Blue Devils greet fans at indoor facility
There is simply no one better than Kenny Anunike to speak about Duke football’s growth.
The 23-year-old defensive end arrived on campus in 2008, the year David Cutcliffe became Duke’s coach. Because of injuries, Anunike is playing his sixth season with the Blue Devils.
On Saturday, when an estimated 1,700 fans attended the team’s Meet the Blue Devils Day, Anunike experienced two things he couldn’t have when he got to Durham.
First, the players, coaches and fans were completely dry despite rainy weather and they were comfortably inside the Pascal Field House, Duke’s indoor practice facility that opened in 2011.
Second, the fans wore Belk Bowl apparel in celebration of Duke’s appearance in that game in December — the first time since 1994 the Blue Devils qualified for a postseason bowl game.
“Being in the Pascal makes a huge difference,” Anunike said. “Just seeing all these people so hopeful, so happy to see the changes in Duke football is amazing. It’s never been like this. Last year was a huge step, and this year there is even more people. I’ve gone through four or five pens already.”
Duke won six games a year ago, the first time since the 1994 season it had accomplished that feat. A five-game losing streak to end the season left the Blue Devils at 6-7, which means it’s been 19 years since Duke had a winning record.
But that blemish did nothing to diminish the excitement among the fans who attended what was scheduled to be a two-hour event. The final autograph actually wasn’t signed until around 4:40 p.m. as Cutcliffe had to work 40 minutes of overtime to whittle down the line that routinely stretched more than 50 yards in front of table.
“This was incredible, starting with the number of fans,” Cutcliffe said. “A large number.”
Having started his career at Ohio State, Jeremy Cash is accustomed to seeing a large number of people at fan-centered events. After all, Ohio Stadium’s capacity is 102,329.
But Cash nevertheless enjoyed interacting with Duke fans on Saturday.
“Everybody is excited to see where the program is going from last year to this year,” said Cash, a redshirt sophomore safety who sat out 2012 under NCAA transfer rules. “Everybody is excited to see me play. I’m happy being back on the field. A lot of people actually know who I am, so that’s a pretty good feeling.”

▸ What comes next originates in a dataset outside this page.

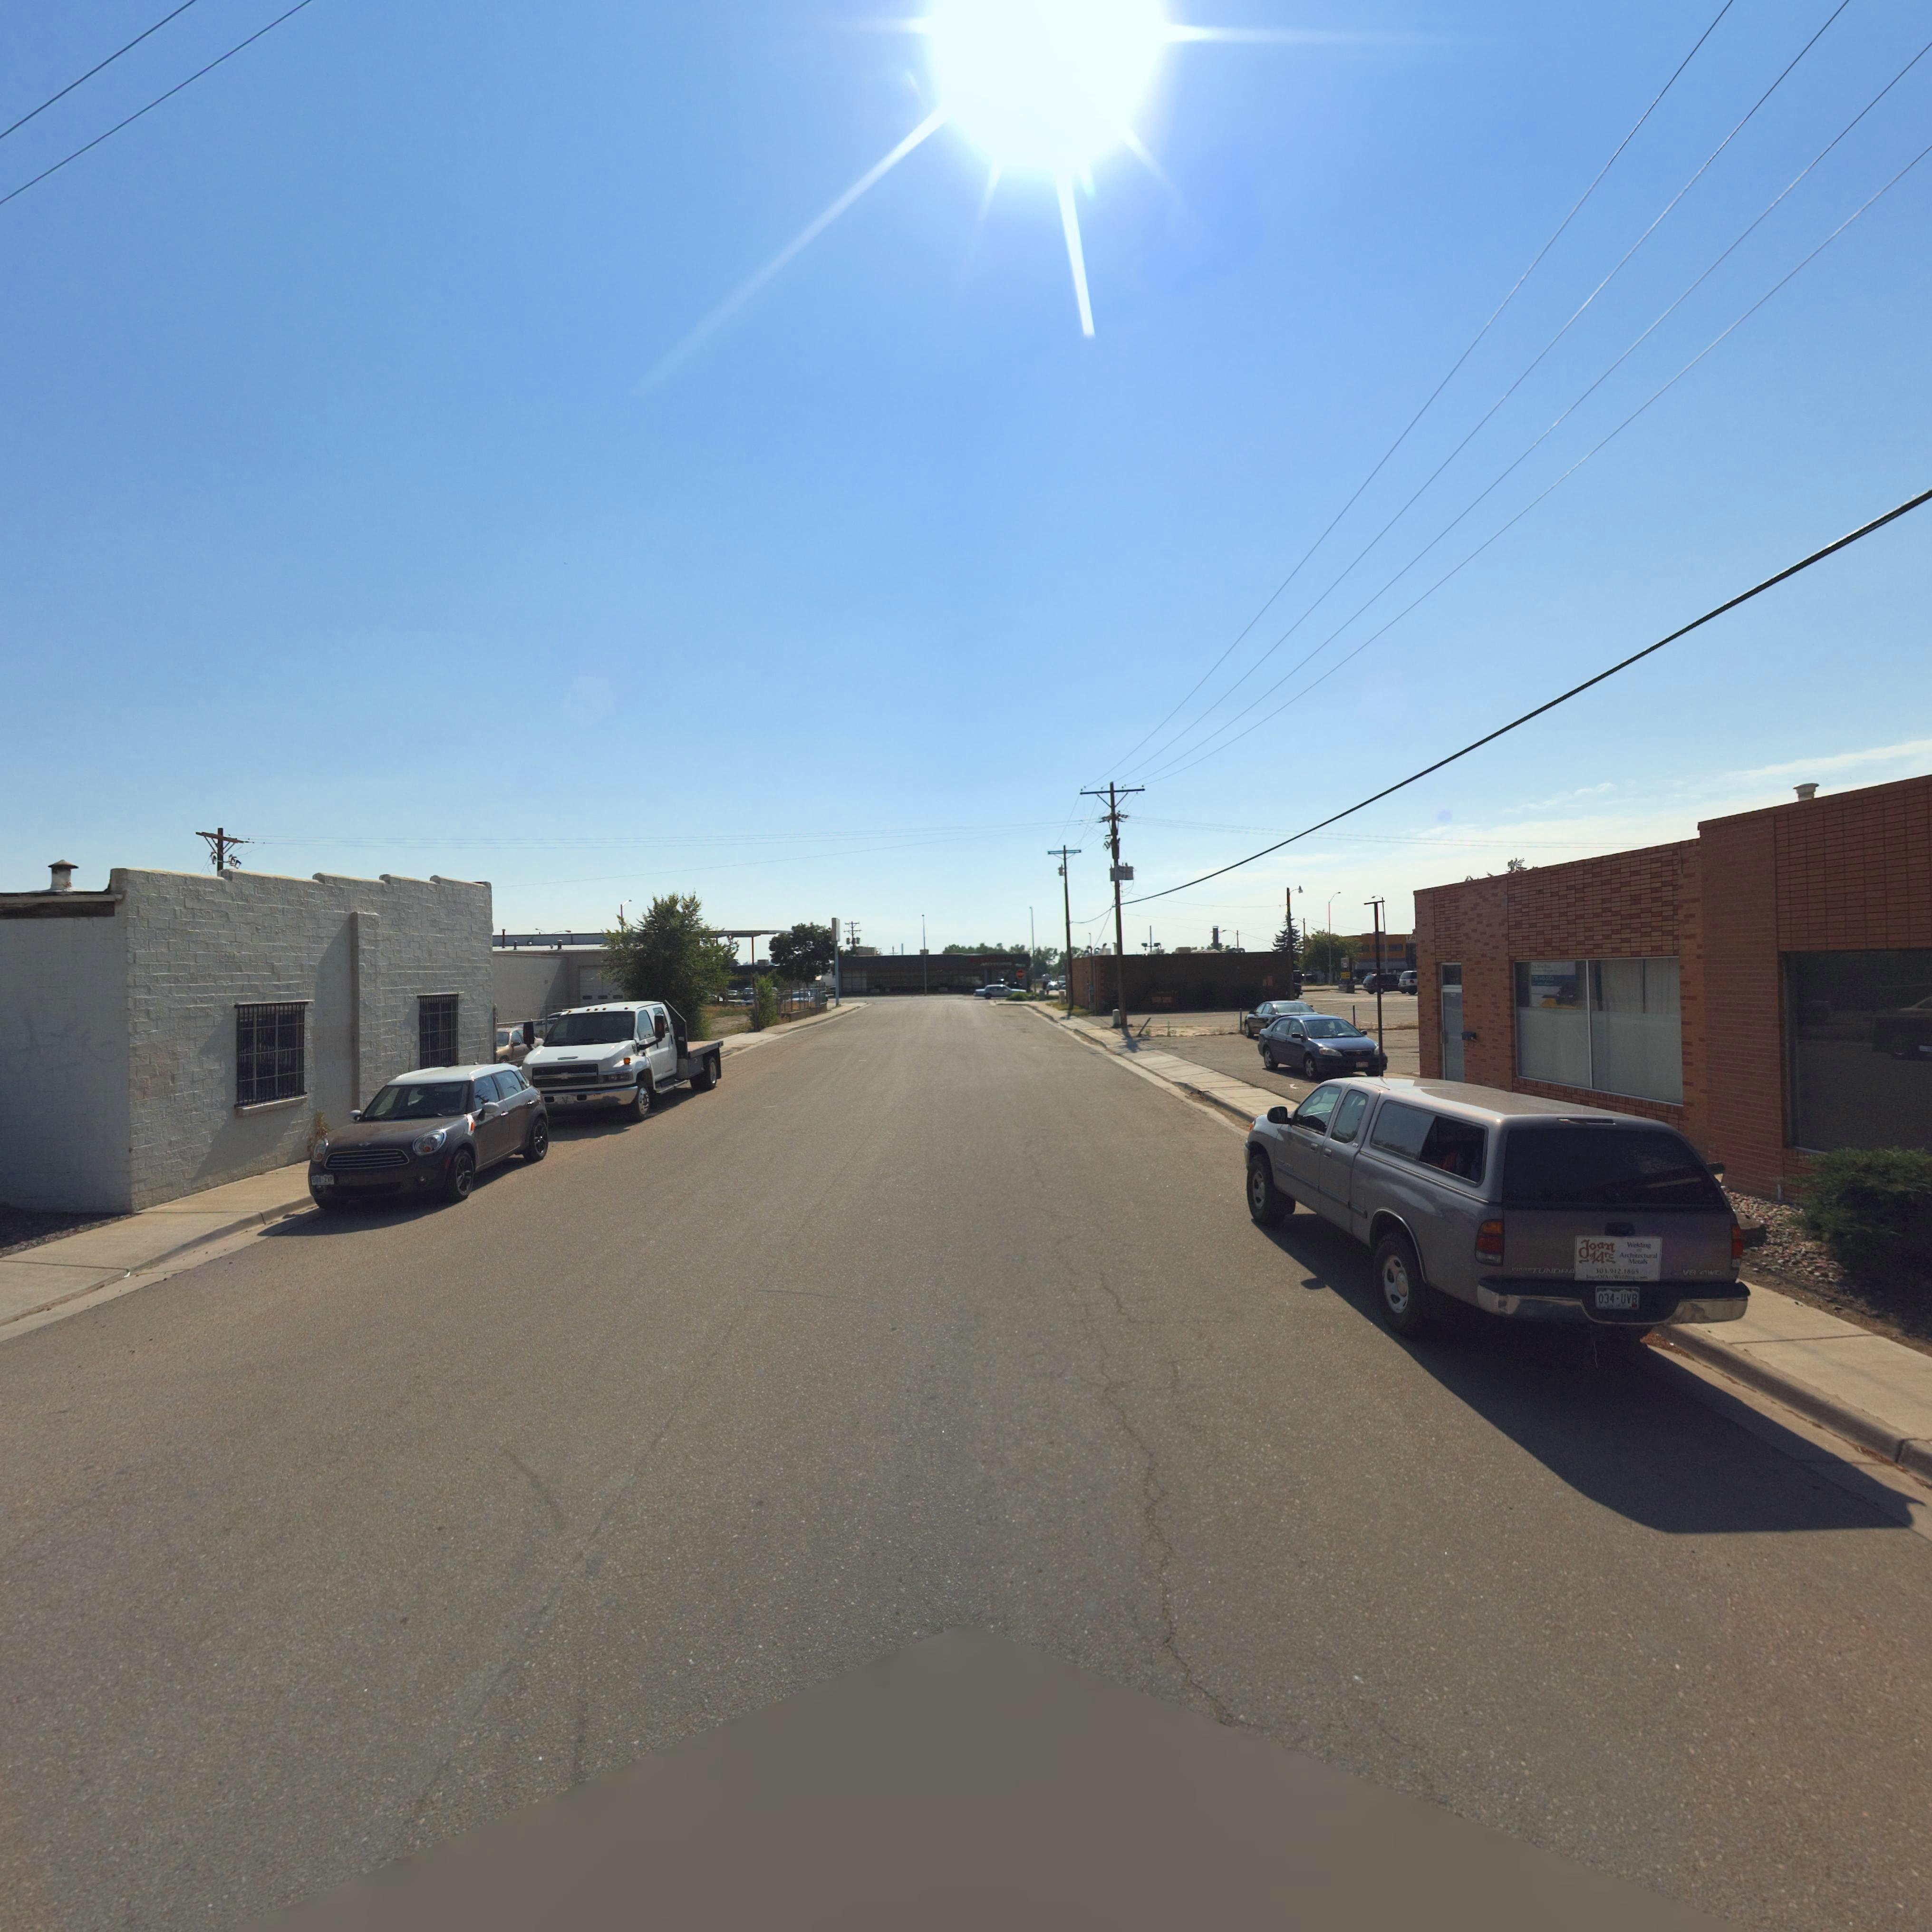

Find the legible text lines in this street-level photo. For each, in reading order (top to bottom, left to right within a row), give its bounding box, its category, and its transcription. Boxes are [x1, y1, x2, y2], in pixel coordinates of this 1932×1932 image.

[1530, 963, 1552, 969] BusinessName: The S**** S**p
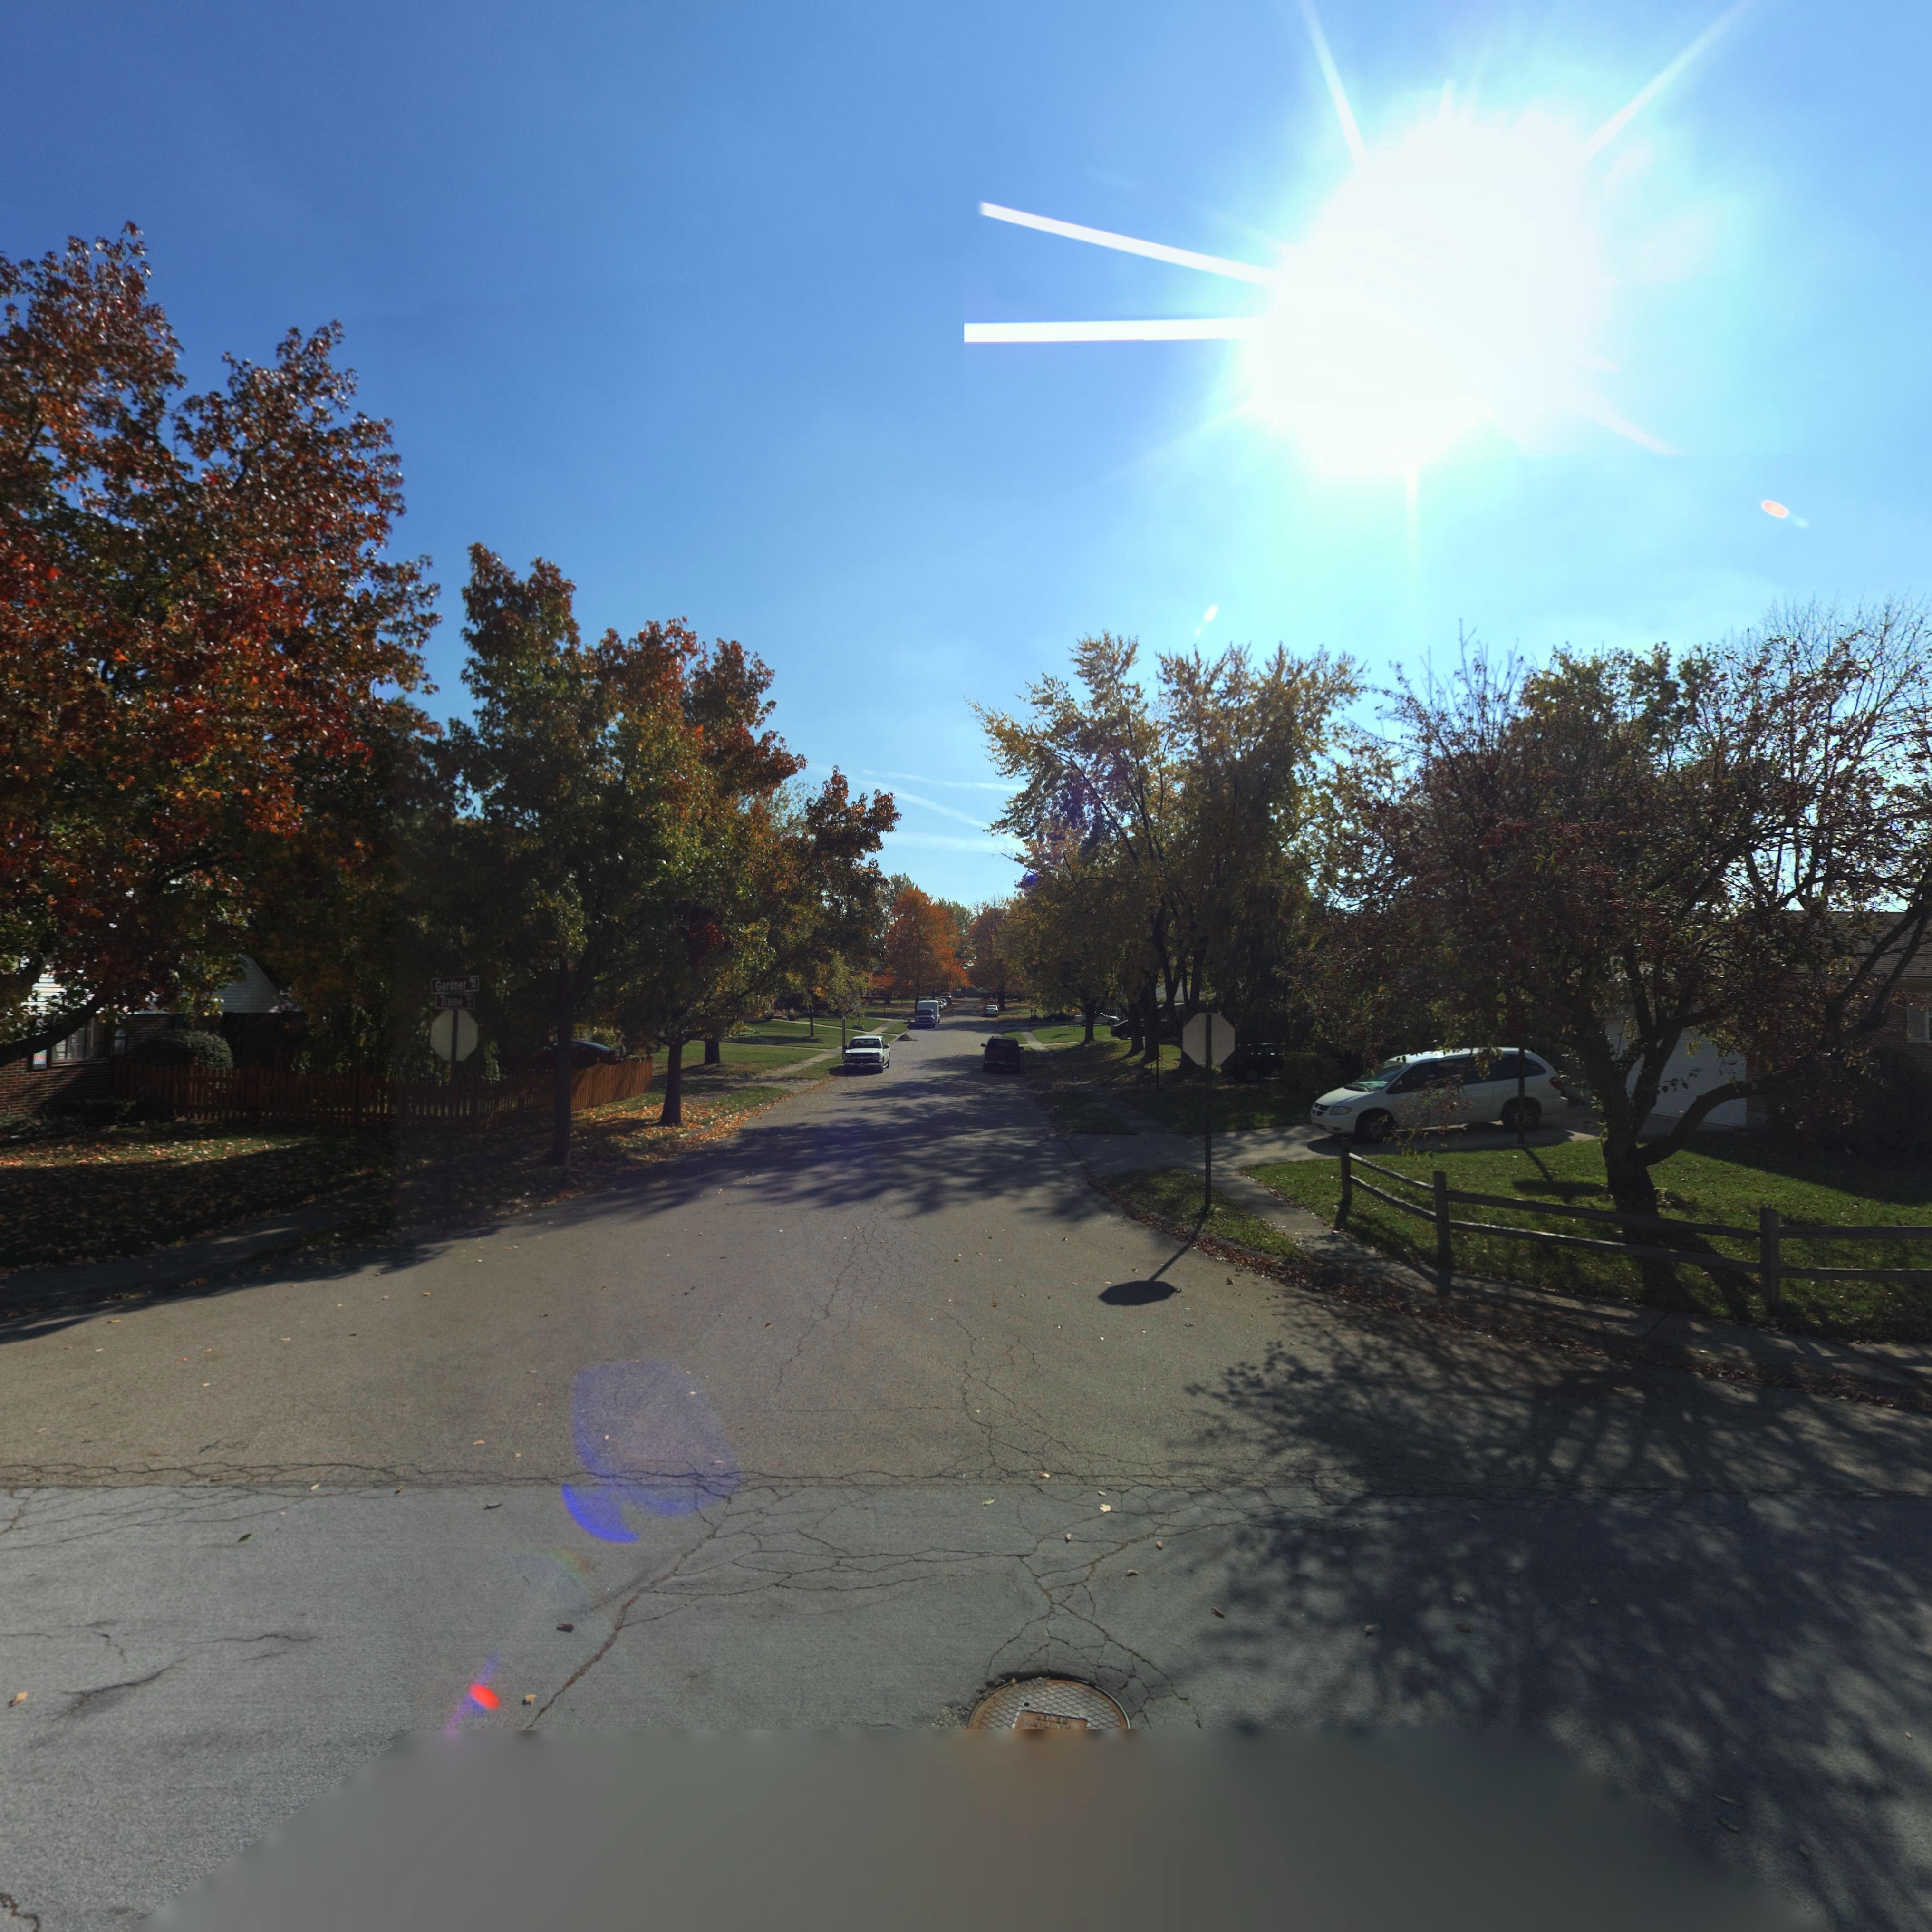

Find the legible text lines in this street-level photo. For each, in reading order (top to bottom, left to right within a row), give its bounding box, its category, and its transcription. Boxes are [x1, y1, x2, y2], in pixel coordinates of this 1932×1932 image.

[435, 977, 476, 992] StreetName: Gardner R*
[439, 995, 473, 1007] StreetName: Traine Dr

The Blue Devils and their fans have less than two weeks to wait until the new season arrives. Duke opens Aug. 31 at Wallace Wade Stadium against N.C. Central in the Bull City Gridiron Classic.
In 100 seasons of football, Duke never has played in bowl games in back-to-back seasons. Changing that is a main goal for this season’s team. For a change, there were plenty of people inside and outside the Pascal Field House who believe the Blue Devils have good chance to do so.
“When it comes to the culture change of Duke football, I’m thankful to a lot of people,” Cutcliffe said. “It starts with the Duke administration, athletics administration and the fans and certainly the young men and the coaching staff that has worked so hard to elevate the level of football that we play.
“That’s what a lot of people forget. A culture change will never happen just because you want it to or you say it does. It only changes if your football squad changes.”
Dewalt-Ondijo out for opener
Cutcliffe said Saturday that redshirt junior defensive end Jordan Dewalt-Ondijo will not play when Duke opens the season against N.C. Central.
Dewalt-Ondijo, who played in 12 games and started twice a year ago, had surgery on his left ankle on May 22 and has not practiced with the Blue Devils this month.
“Dewalt-Ondijo is not going to be ready to play,” Cutcliffe said.
The news is better for Justin Foxx, another veteran defensive end recovering from an offseason injury. A redshirt senior, Foxx had knee surgery on Jan. 7 shortly after the Belk Bowl.
He missed spring practice and has been limited in his work this month. But Cutcliffe believes he could see action against NCCU.
“I’m hoping that we may be able to get some snaps out of Justin,” Cutcliffe said. “I don’t see him playing the entire game. But somewhere in here, we’ve got to get his confidence back in his knee. He is running real good and doing his drills full speed. But 11-on-11 he is not comfortable in enough in that yet.”
Mellencamp on hand
Sophomore walk-on cornerback Hud Mellencamp signed autographs and posed for photos Saturday.
Mellencamp was charged with felony battery on Thursday in his hometown of Bloomington, Ind. His younger brother, Speck, and a third teenager also face charges stemming from a July 29 incident where police say they beat and kicked a Bloomington man.
Cutcliffe said Thursday night that Hud Mellencamp would be allowed to miss team activities and return home to deal with his legal issues. He is expected to return to Indiana today.
Speck Mellencamp and Ty Smith turned themselves into Bloomington police on Thursday and were released on bond.
The Mellencamp brothers are sons of rocker John Mellencamp.